To his consternation, her skin pinkened and he sensed that she was about to cry. She didn’t do it often, but she was about to do it now. “I love you,” she said tremulously.

He shook his head, unable to come up with an answer to that one. The movement aggravated the headache forming like a storm. He eased Iris out the door, and this time she went meekly, as if all the stuffing had been smacked out of her. It made him feel bad, but not bad enough to change his mind. He needed to be separated from her. For good.

Turning the lock on the door, he headed back to the shower, stripping off his jeans. He stood beneath the hot spray for a good ten minutes, then dressed in the fresh clothes on the counter. He rolled up the sleeves of his shirt to midforearm, then combed out his wet hair, the light brown strands unnaturally dark from the water. He stared into his own blue eyes, registering how harsh the light felt. Evil drink. What good had it gotten him? Bolchoy wasn’t going to go free. Iris had been right about that.

“Rule number one, buddy,” the older detective had told Luke when they’d first been partnered. “Stay the fuck out of my way.”

Luke had been taken aback. It was his first job as a detective and he’d been assigned to homicide, a real coup. Or, at least he’d thought so in the beginning, until he realized everyone was having a good old hah-hah at his expense because he was teamed with Ray Bolchoy. Nobody, but nobody, wanted to be partnered with the gruff old-timer. Better to stay back in robbery or work missing persons, or vice . . . anything but homicide with the stubborn, single-minded detective.

In those early days, Luke had learned that Bolchoy had a lot of rules, although most of them were superseded by rule number one. Luke tried hard to stay the fuck out of his partner’s way, though a few times he’d made the mistake of getting underfoot in an investigation, at least according to Bolchoy, and then there’d been hell to pay. It took years before Bolchoy trusted him enough to truly treat him as a partner, so many in fact that Lucas’s brother, Dallas, had urged him to quit long before he actually had.
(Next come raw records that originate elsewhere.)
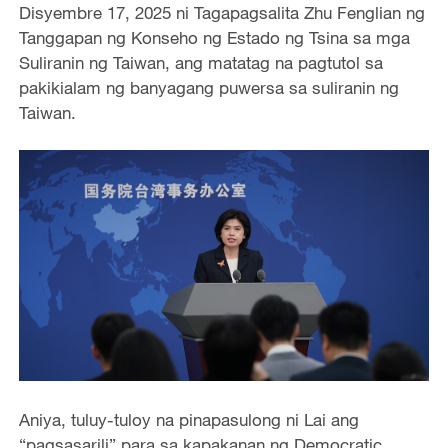
Disyembre 17, 2025 ni Tagapagsalita Zhu Fenglian ng
Tanggapan ng Konseho ng Estado ng Tsina sa mga
Suliranin ng Taiwan, ang matatag na pagtutol sa
pakikialam ng banyagang puwersa sa suliranin ng
Taiwan.
Aniya, tuluy-tuloy na pinapasulong ni Lai ang
“pagsasarili” para sa kapakanan ng Democratic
“Be a writer,” Dallas had told him. “Your partner’s a crackpot who’s nearing retirement but won’t retire. Unless they force him out, you’re stuck with him for more of your life than you need to be. It’s worse than a marriage. Go back to writing that stuff you did in college.”

Easy for Dallas to say. Yes, he liked writing, but he wasn’t a great writer. He knew that. His best attempts were filling out reports. He had a technical mind, and it was restful putting things down in chronological order. But a writer? Of fiction? Yeah, sure, Dal. I’ll get started on that right away . . .

He drove to his office in a dark mood, annoyed by the uncommon humidity that seemed to hang in the air like an invisible shroud. It wasn’t his nature to be gloomy, but Iris, and the hovering hangover that hadn’t fully presented itself yet, was getting to him. He parked his truck in the spot behind the back door that led to his office. The door was rust-colored, from paint and maybe just because it was, and it was one of many other rust-colored doors that lined the back of the strip mall. He’d rented the one-room space alongside the Asian fusion restaurant for next to nothing. The scent of curry occasionally wove through the air, which had a tendency to draw him like a cartoon finger of aroma, beckoning him inside, but otherwise his office was exactly what he needed.